Methods: Left ventricular (LV) and myocyte function and the protein levels of myocyte β1- and β3- AR, SERCA2a, phospholamban (PLB) and three NOS were simultaneously evaluated in 3 groups of male rats (6/group): HF, 3 months (M) after receiving ISO (170 mg/kg sq for 2 days); HF/SIL, 2 M after receiving ISO, SIL (70 μg/kg/day sq via mini pump) was initiated and given for 1 M; and Controls (C).

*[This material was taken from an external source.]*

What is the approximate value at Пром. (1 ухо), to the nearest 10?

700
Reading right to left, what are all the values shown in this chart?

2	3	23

Results: Compared with controls, ISO-treated rats progressed to severe HF at 3 M after ISO followed by significantly decreased LV contractility (EES, HF: 0.7 vs C: 1.2 mmHg/μl) and slowed LV relaxation, reductions in the peak velocity of myocyte shortening (77 vs 136 μm/sec), relengthening (62 vs 104 μm/sec) and [Ca2+]iT (0.15 vs 0.24) accompanied by a diminished myocyte inotropic response to β-AR agonist, ISO (10-8 M). These abnormalities were associated with concomitant significant decreases in myocyte protein levels of β1-AR (0.23 vs 0.64), SERCA2a (0.46 vs 0.80), PLBSer16/PLB ratio (0.24 vs 0.40) and eNOS (0.28 vs 0.46), but significantly increases in protein levels of β3-AR (0.29 vs 0.10) and iNOS (0.18 vs 0.08) with relatively unchanged nNOS. Chronic SIL prevented the HF-induced decreases in LV and myocyte contraction, relaxation, peak [Ca2+]iT, and restored normal myocyte contractile response to ISO stimulation. With SIL, protein levels of myocyte β1- and β3-AR, SERCA2a were restored close to control values, but eNOS was significantly elevated than controls (0.77).

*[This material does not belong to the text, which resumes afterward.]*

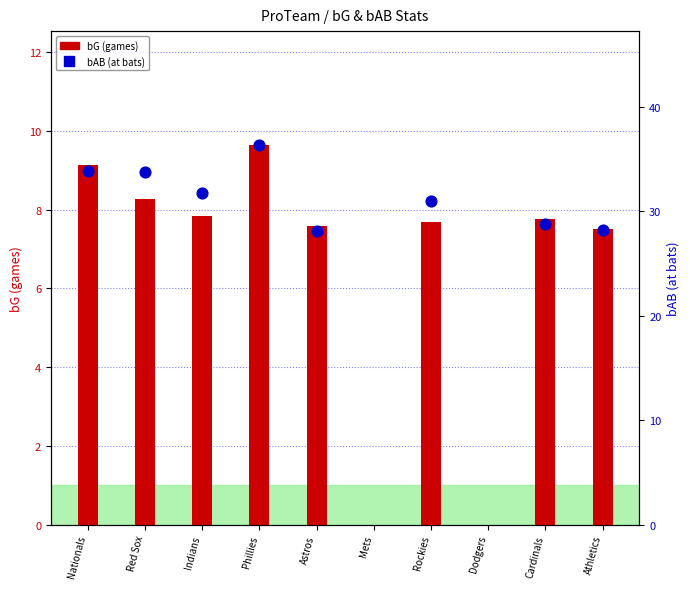

Approximately how many times larger is the value at Astros compared to Cardinals?

1.0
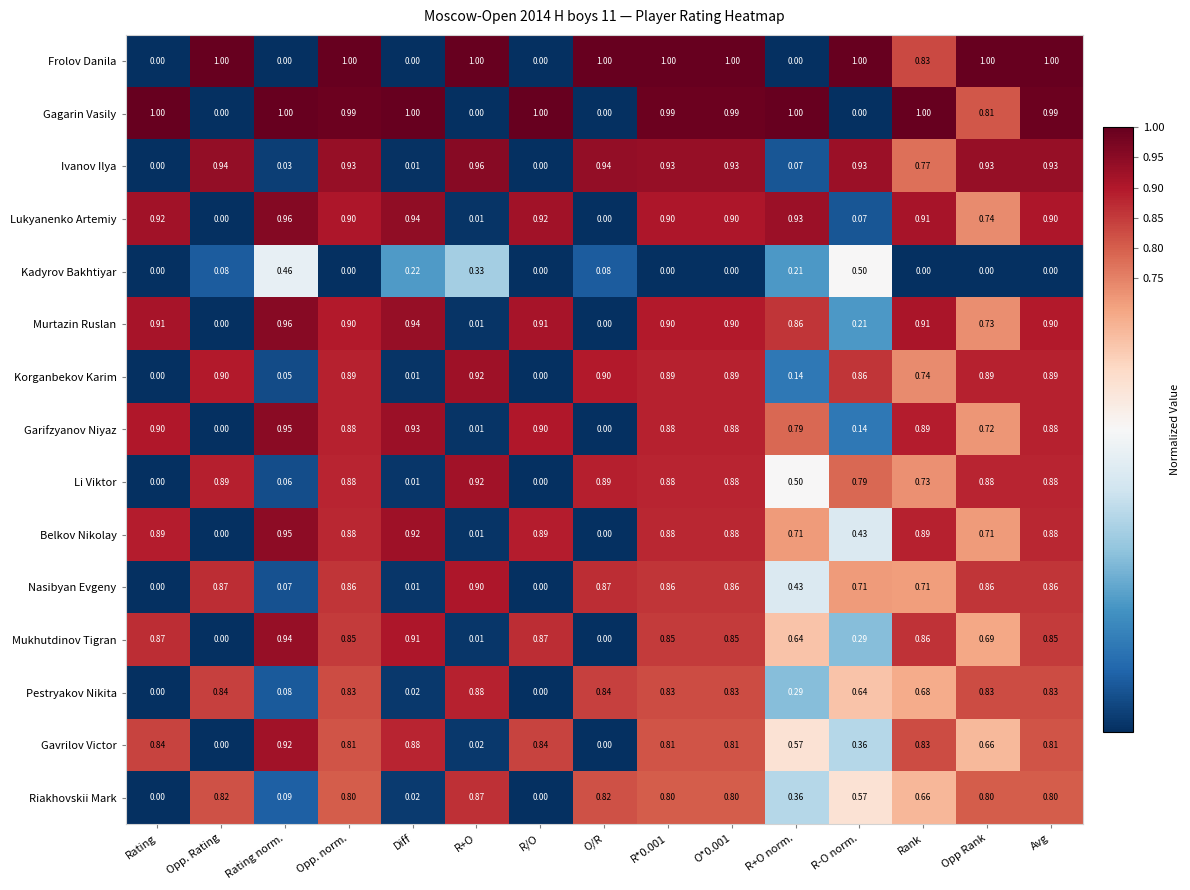

Is the value of Murtazin Ruslan at Opp. norm. greater than the value of Gagarin Vasily at Opp. norm.?

No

Conclusions: Chronic SIL prevents HF-caused downregulation of cardiac β1-AR and reverse contrast changes between iNOS and β3-AR with SERCA 2a and eNOS expression, leading to the preservation of LV and myocyte function, [Ca2+]iT, and β-adrenergic reserve.
Author Disclosures: H. Cheng: None. T. Li: None. C. Cheng: None.
- © 2014 by American Heart Association, Inc.